Não foi verificado efeito do transporte sobre a concentração de cortisol no sangue dos ovinos. Os autores
destacam que, segundo a literatura, é aceito que o momento de maior estresse de transporte seja o embarque e os primeiros minutos de viagem, enquanto os animais estão se adaptando à nova situação. Quando o transporte é realizado de maneira adequada, este efeito diminui à medida que os animais se acostumam. É provável que 12 horas tenham sido suficientes para que o nível de cortisol se normalizasse.

A fadiga muscular foi avaliada por análises bioquímicas e pelo comportamento durante e após o transporte.

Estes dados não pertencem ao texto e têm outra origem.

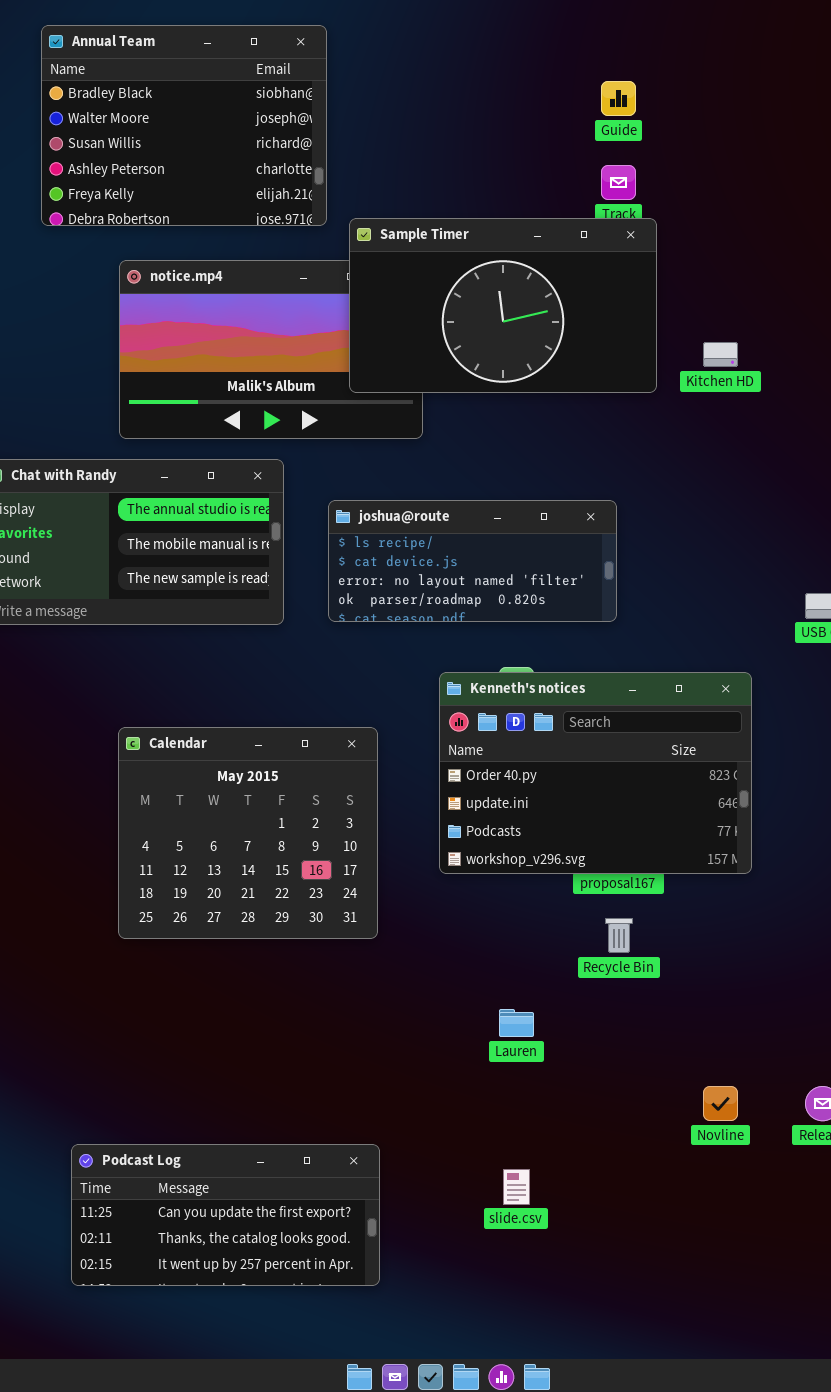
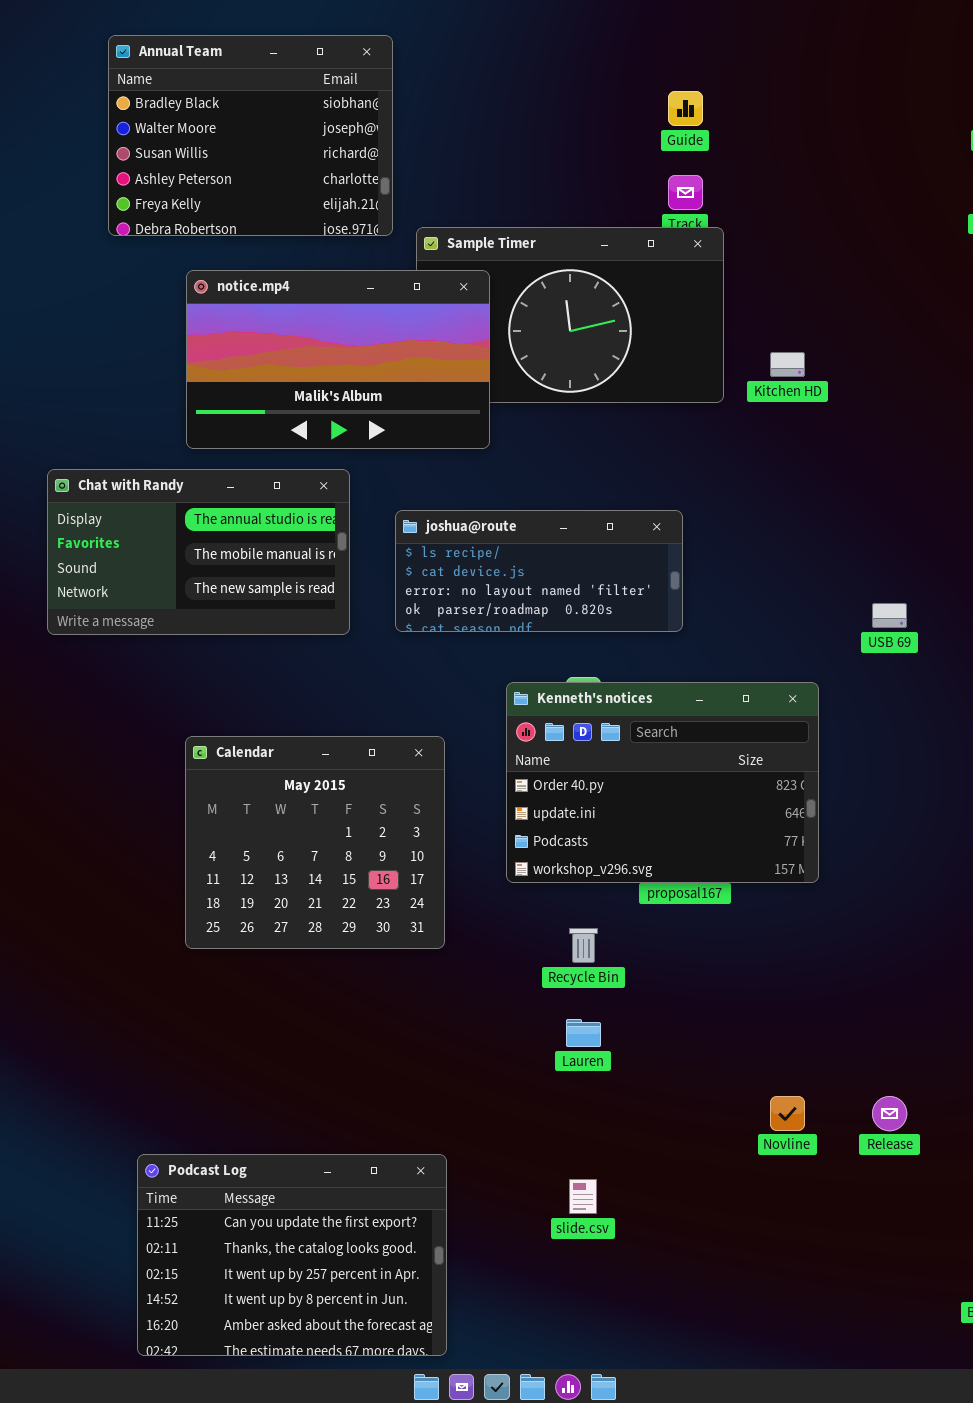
notice.mp4: [119,260,423,439] -> [186,270,490,449], raised
Recycle Bin: [605,918,633,953] -> [569,928,598,963], moved
Podcast Log: [71,1144,380,1286] -> [137,1154,447,1356], resized

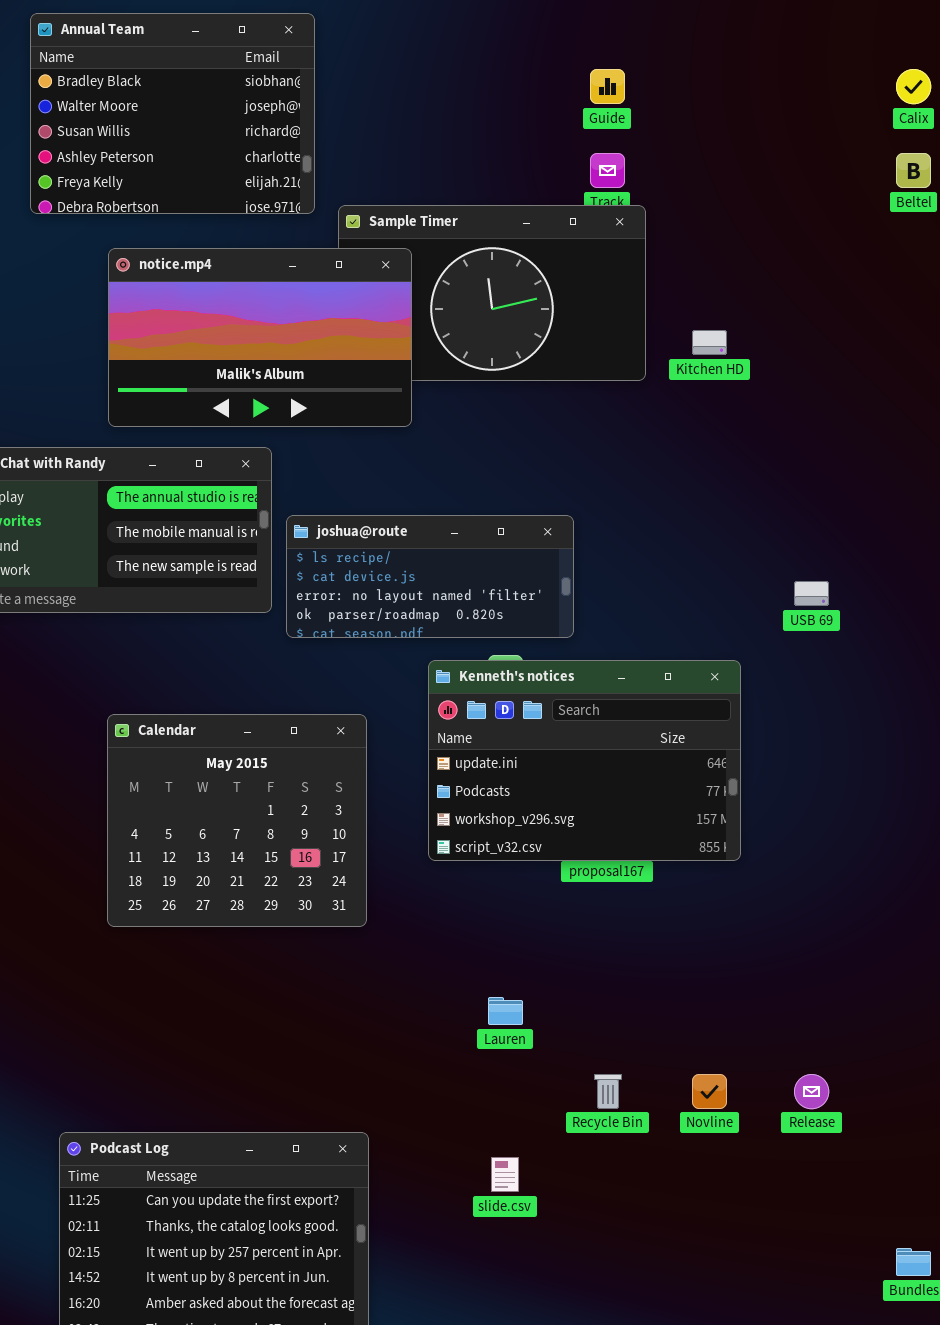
joshua@route: [395,510,683,632] -> [286,515,574,638], moved
Kenneth's notices: [506,682,819,883] -> [428,660,741,861], scrolled down 1 row
Recycle Bin: [569,928,598,963] -> [594,1074,622,1109], moved

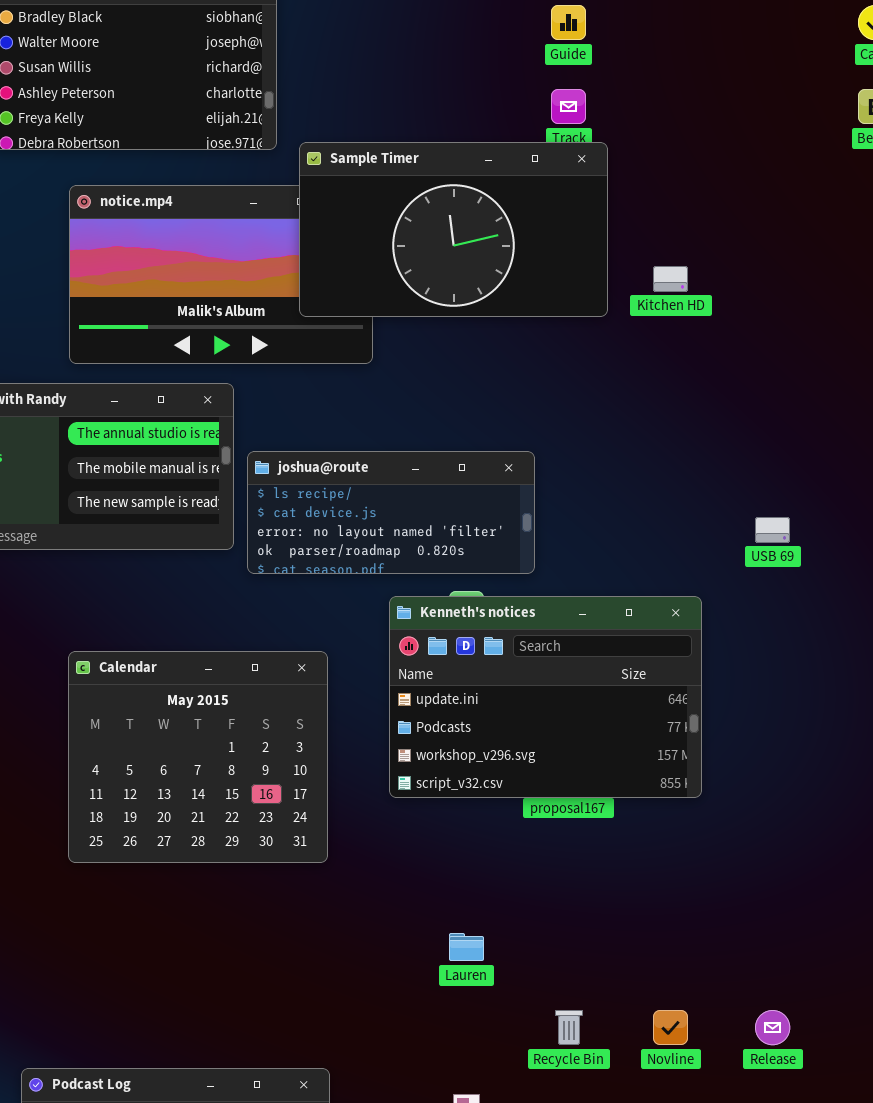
Sample Timer: [338,205,646,381] -> [299,142,608,317], raised

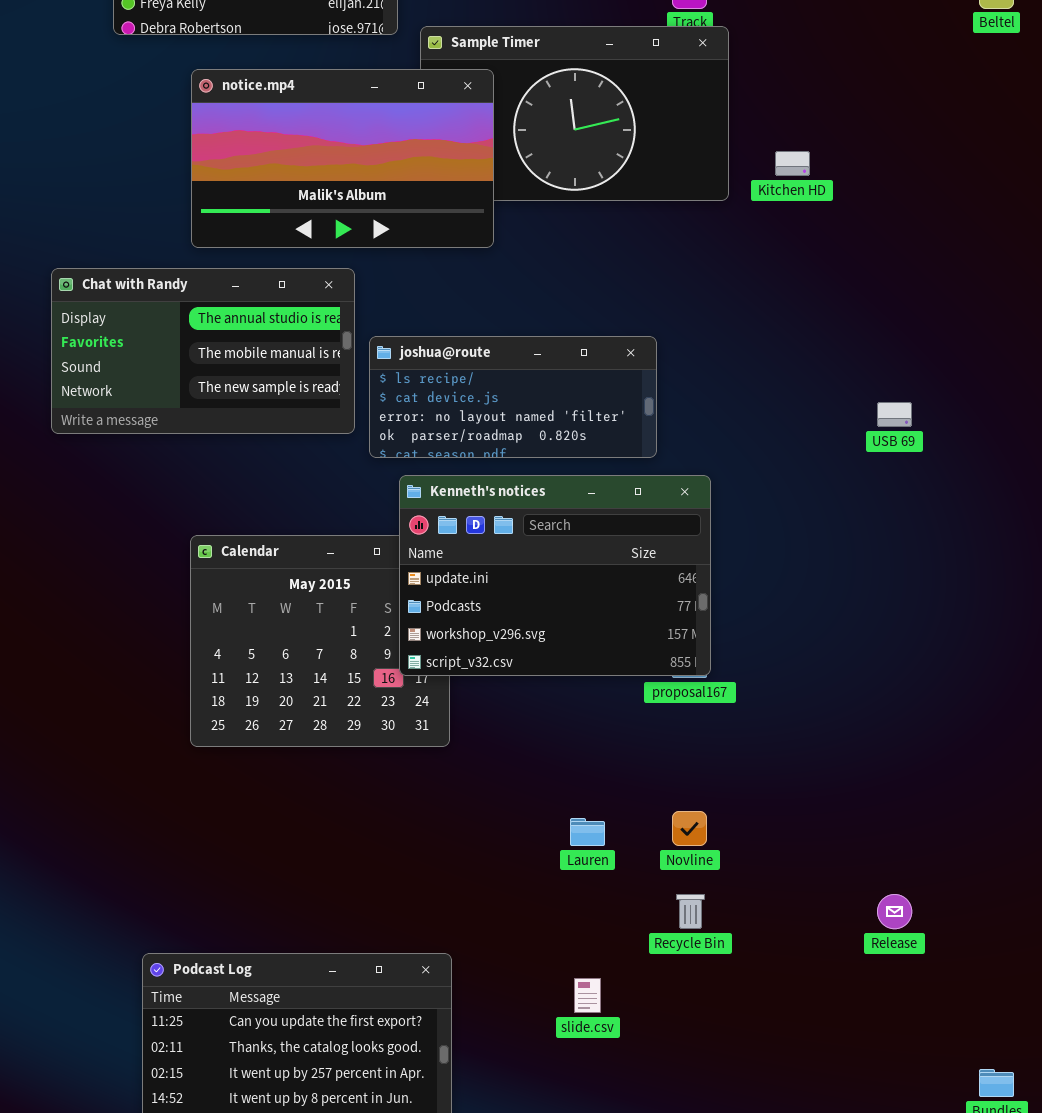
notice.mp4: [69,185,373,364] -> [191,69,494,248], raised
Kenneth's notices: [389,596,702,798] -> [399,475,711,676], moved
Novline: [653,1010,688,1045] -> [672,811,707,846], moved

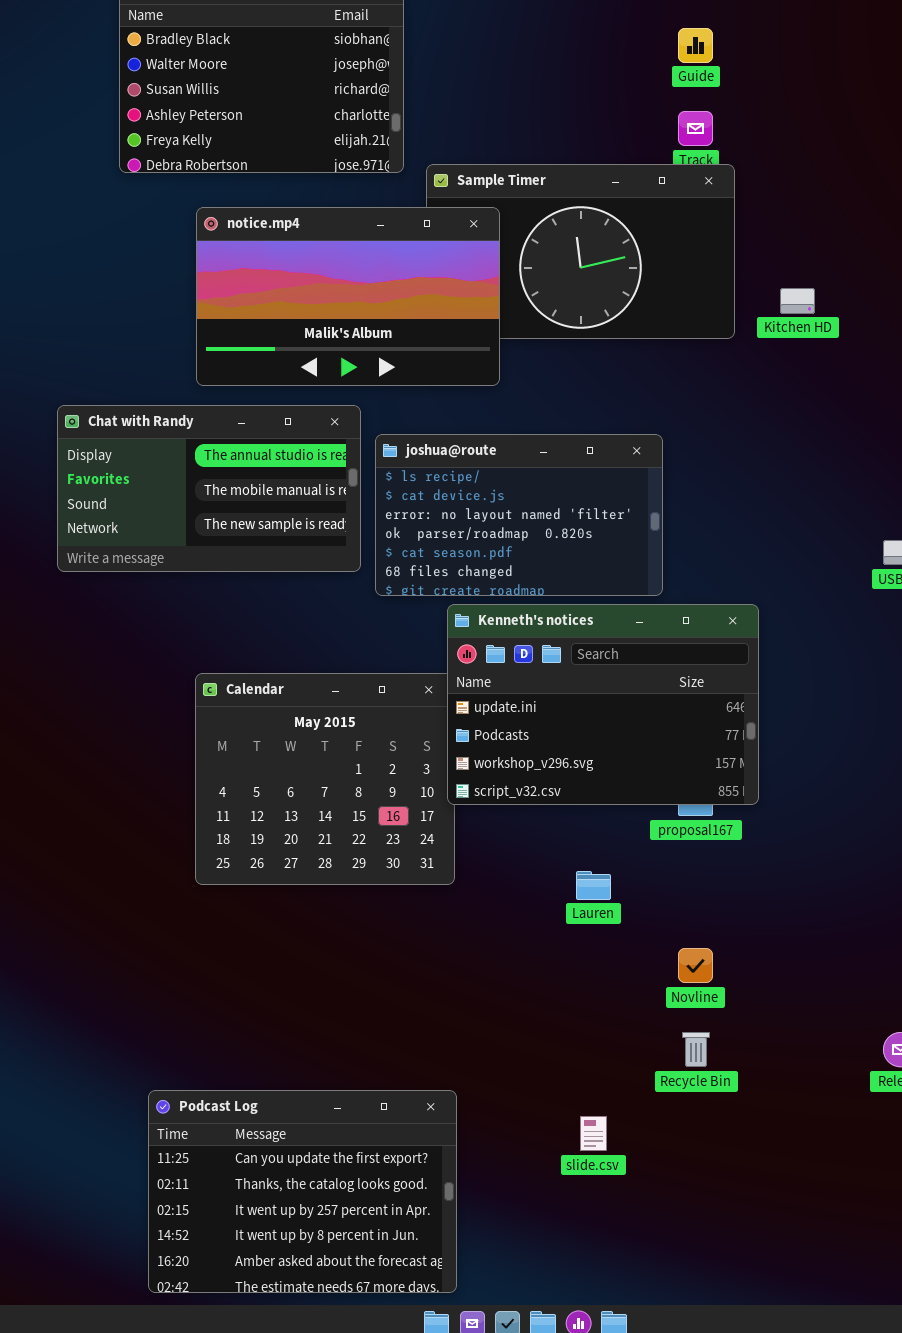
joshua@route: [369,336,657,458] -> [375,434,663,596], resized
Kenneth's notices: [399,475,711,676] -> [447,604,759,805], moved
Lauren: [570,818,605,846] -> [576,871,611,900], moved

Houve elevação relativamente pequena na concentração da enzima cretina-kinase, utilizada como indicativa da fadiga, ao final das viagens. Nas primeiras 6 horas após a chegada os animais transportados por 30 e 48 horas não permaneceram deitados por mais tempo que os transportados por 12 horas. Possivelmente, neste momento os ovinos estavam se alimentando e bebendo água.

A conclusão dos autores foi que, quando realizados sob boas suficientes para indicar prejuízos ao bem-estar dos animais. Eles ressaltam que os resultados deste experimento não podem ser interpretados de forma a afirmar que transportes longos como os testados são apropriados para ovinos de qualquer categoria ou sob quaisquer condições.

Com base no estudo, podemos fazer algumas observações. O transporte de ovinos no Brasil ainda é realizado, na maioria das vezes, sob condições precárias. A maioria dos nossos veículos não é projetada para o transporte de ovinos, e muitas vezes não há nenhuma adaptação para tal uso. Não temos muitos dados sobre os impactos do transporte sobre os animais em condições brasileiras, ou com animais de genótipos ausentes em outras partes do mundo. Mesmo assim, muitas vezes transportamos ovinos por longas distâncias, seja para venda, abate, exposições ou qualquer outro motivo. O resultado é observado com frequência: intensa perda de peso, queda de resistência e ocorrência de doenças, contusões (inclusive as pré-abate) e acidentes.

Assim, se faz necessário que proprietários e transportadores tomem os cuidados necessários para que o transporte dos animais seja realizado de forma apropriada para cada situação. Alguns pontos críticos são a densidade dos animais nos veículos, as condições desses veículos (tanto em termos de compatibilidade com a espécie quanto de estado de conservação e segurança), a temperatura e a umidade elevadas (especialmente quando o veículo está parado, e o ar não circula junto aos animais), o manejo no embarque e desembarque, o transporte de animais muito jovens, de fêmeas em estágios avançados de gestação ou de animais debilitados, entre outros.

A melhoria das condições de transporte traria benefícios para os animais, na medida em que se respeitem suas necessidades e seu bem-estar, e econômicos pela redução dos prejuízos decorrentes das viagens, especialmente das mais longas.

Referências bibliográficas

FISHER, A.D.; NIEMEYER, D.O.; LEA, J.M.; LEE, C.; PAULL, D.R.; REED, M.T.; FERGUSON, D.M. The effects of 12, 30, or 48 hours of road transport on the physiological and behavioral responses of sheep. J. Anim Sci. v. 88, p. 2144-2152, 2010.